BENGKALIS – PT Bumi Laksamana Jaya (BLJ) sebagai sebagai satu BUMD milik Pemerintah Kabupaten Bengkalis sebaiknya dibubarkan saja. Perusahaan semi plat merah yang sudah menghabiskan APBD sebesar Rp426 miliar lebih ini bukan menguntungkan daerah, malah sebaliknya banyak menimbulkan persoalan.
“Dengan investasi sebesar ini dan apa yang telah disumbangkan PT BLJ sebagai BUMD Pemkab Bengkalis, sangatlah jauh daripada berimbang. Malah banyak menimbulkan persoalan,” ujar Sekretaris Badan Anti Korupsi (BAK) LIPUN Bengkalis, Wan Mhd Sabri kepada wartawan, Minggu (22/7).
Wan Sabri yang juga menjabat Ketua KOMBS (Komite Masyarakat Bukit Batu Siak Kecil) ini mengatakan, sejak pertama kali didirikan pada tahun 2001, PT BLJ sudah berkali-kali ganti nakhoda. Pertama kali dalam rentang waktu 2002 – 2003, direktur PT BLJ dijabat oleh Yan Haris, kemudian berturut-turut Bukhari SE, Plt. M Milchan, Drs Munzir Bey, dan Pj. Dirut Muhibuddin.
Pada tahun 2009 – 2011, jabat direktur di-Plt. kan kepada komisaris mulai dari H Mukhlis hingga Zakaria Yusuf. Baru pada tahun 2011, jabatan direktur defenitif diserahkan kepada Yusrizal Handayani. “Terakhir sejak 2015 sampai sekarang dipegang oleh Abdul Rahman,” kata Wan Sabri.
Walau jabatan direktur terus berganti, sambung Wan Sabri, persoalan yang melilit perusahaan milik Pemkab Bengkalis ini tak kunjung tuntas. Bahkan sangat disayangkan, Pemkab tak melakukan apa yang direkomendasikan oleh BPK RI pada Maret 2007. Audit BPK tersebut merekomendasikan agar menempatkan orang-orang profesional dan bukan PNS apalagi PNS yang menduduki jabatan penting pelayanan publik sebagai Komisaris di PT BLJ yang berdampak kepada pengawasan yang tidak optimal.
Masih menurut Wan Sabri, aset yang dimiliki BLJ tidak ada nilai sama sekali, seperti Rice Processing Complex (RPC) di Desa Sepotong Kecamatan Siak kecil justru membebani neraca PT BLJ karena penyusutannya. Sedangkan pabrik pengolahan padi tersebut tak memiliki nilai ekonomis akibat dari posisi pabrik berada pada tanah milik pemda yang tidak dipisahkan dari kekayaan Pemkab Bengkalis.

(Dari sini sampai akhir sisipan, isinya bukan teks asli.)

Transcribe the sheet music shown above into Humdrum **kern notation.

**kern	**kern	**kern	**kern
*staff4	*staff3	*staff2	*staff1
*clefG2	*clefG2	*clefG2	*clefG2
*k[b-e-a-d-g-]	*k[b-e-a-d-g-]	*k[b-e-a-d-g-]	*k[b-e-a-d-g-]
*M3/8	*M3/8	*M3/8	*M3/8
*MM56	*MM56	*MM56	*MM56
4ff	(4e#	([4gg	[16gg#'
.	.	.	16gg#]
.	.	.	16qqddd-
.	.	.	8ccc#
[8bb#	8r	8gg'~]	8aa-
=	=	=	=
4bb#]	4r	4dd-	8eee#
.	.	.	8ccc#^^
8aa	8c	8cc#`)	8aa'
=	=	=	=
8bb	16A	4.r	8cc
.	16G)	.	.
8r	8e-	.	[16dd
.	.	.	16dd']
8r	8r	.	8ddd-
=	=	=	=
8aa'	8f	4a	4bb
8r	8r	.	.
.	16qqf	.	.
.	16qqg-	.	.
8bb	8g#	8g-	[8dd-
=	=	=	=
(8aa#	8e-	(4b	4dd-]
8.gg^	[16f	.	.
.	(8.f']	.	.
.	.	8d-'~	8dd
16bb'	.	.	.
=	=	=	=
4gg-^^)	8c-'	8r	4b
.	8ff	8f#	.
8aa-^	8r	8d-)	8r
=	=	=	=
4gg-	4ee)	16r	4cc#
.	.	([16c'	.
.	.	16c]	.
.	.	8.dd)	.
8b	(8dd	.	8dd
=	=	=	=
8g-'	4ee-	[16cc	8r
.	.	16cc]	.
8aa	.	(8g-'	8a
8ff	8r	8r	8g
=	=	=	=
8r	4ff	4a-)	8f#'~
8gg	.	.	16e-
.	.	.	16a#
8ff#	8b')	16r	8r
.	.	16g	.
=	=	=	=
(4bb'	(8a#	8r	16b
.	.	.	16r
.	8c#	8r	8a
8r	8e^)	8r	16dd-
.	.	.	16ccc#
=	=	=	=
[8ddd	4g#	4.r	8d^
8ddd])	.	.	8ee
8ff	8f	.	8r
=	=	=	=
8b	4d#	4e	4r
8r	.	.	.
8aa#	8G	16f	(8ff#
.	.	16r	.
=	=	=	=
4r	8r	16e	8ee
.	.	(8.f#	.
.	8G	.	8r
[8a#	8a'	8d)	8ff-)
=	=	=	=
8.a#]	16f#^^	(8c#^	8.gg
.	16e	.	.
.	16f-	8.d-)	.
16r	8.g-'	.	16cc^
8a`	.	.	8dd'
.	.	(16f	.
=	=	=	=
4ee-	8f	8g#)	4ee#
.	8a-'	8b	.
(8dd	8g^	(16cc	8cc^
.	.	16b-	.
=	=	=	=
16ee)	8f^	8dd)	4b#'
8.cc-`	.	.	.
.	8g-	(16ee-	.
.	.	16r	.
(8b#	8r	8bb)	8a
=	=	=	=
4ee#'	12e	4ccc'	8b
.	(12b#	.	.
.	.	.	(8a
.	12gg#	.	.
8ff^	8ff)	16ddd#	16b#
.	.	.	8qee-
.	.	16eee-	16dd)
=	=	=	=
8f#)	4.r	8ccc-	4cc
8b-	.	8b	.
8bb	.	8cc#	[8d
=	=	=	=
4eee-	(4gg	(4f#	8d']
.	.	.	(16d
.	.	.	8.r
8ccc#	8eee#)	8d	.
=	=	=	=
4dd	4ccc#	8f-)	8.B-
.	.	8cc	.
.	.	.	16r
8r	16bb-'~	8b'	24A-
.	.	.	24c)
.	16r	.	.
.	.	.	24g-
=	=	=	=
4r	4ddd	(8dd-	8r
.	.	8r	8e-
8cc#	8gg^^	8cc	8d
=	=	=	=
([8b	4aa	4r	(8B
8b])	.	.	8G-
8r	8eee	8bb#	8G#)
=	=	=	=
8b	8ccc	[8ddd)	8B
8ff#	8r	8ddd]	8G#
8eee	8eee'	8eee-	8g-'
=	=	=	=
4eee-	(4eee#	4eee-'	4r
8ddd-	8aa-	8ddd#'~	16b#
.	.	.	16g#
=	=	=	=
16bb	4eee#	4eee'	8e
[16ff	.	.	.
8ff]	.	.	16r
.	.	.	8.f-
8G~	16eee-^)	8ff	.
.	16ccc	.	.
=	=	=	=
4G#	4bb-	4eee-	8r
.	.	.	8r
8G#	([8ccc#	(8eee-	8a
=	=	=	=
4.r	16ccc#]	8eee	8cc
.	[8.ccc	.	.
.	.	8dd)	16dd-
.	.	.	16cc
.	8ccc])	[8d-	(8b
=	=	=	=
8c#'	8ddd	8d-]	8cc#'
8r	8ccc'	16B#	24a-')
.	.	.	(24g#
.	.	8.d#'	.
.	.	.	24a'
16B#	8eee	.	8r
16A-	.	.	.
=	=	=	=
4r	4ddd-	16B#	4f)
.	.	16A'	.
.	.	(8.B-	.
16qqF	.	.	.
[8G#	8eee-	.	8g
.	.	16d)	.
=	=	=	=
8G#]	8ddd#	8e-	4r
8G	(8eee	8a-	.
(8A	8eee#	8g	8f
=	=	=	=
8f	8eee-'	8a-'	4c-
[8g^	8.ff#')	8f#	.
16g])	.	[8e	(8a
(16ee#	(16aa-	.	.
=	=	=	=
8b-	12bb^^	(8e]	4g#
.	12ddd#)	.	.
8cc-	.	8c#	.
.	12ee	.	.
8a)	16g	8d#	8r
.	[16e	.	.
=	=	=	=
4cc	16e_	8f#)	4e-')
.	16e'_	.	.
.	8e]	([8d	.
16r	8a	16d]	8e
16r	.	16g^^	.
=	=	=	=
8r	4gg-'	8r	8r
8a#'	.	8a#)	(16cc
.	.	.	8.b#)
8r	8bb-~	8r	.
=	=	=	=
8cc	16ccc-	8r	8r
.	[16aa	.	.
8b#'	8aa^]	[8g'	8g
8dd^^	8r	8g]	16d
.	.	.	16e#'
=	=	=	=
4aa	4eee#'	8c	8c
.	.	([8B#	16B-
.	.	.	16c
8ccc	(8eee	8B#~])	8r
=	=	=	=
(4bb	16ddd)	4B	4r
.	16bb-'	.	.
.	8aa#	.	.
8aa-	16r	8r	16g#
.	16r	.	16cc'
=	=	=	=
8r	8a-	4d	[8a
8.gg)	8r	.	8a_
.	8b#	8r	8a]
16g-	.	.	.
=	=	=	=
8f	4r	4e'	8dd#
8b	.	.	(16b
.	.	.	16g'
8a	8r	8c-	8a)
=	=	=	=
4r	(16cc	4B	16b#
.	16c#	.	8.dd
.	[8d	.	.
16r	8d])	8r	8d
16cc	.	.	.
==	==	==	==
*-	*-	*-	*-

“Pabrik tersebut menjadi barang rongsokan tidak bisa digunakan sama sekali. Begitu juga aset lainnya yang merupakan barang tak bergerak seperti SPBU juga terletak pada lahan milik pemkab Bengkalis, sehingga tak bisa dinilai sebagai aset. Karena jika ada yang mau mengakuisisinya hanya ada izin dan beberapa barang yang sulit dinilai secara ekonomis,” papar Wan Sabri.
Dikatakan, investasi Pemkab Bengkalis yang hampir setengah trilliun rupiah itu malah sudah menjadikan beberapa dirutnya narapidana bahkan ada yang DPO. Bahkan PT BLJ tahun 2017 neracanya dalam kondisi minus Rp1,6 miliar rupiah, sedangkan putusan pengadilan terhadap pesangon karyawan harus dibayarkan.
“Jadi dari analisa keadaan BUMD PT BLJ ini, saya menyarankan kepada Pemkab Bengkalis untuk membubarkannya dan membentuk BUMD baru dan menghibahkan semua aset PT BLJ yang ada sekarang berikut tanah-tanahnya, serta Pemkab sebagai owner PT BLJ membayarkan seluruh hutang PT BLJ serta menagih piutang yang masih ada,” ujar Wan Sabri seraya mengatakan, untuk menutupnya Pemkab bisa melaksanakan sesuai UU perseroan terbatas (PT) No 40 Tahun 2007 dan Perda 46 Tahun 2001 tentang pendirian BUMD PT BLJ daripada mempertahankan keberadaan PT BLJ ini menjadi beban, bahkan memberikan ketidakpastian terhadap karyawan yang sampai saat ini masih menunggu pesangon.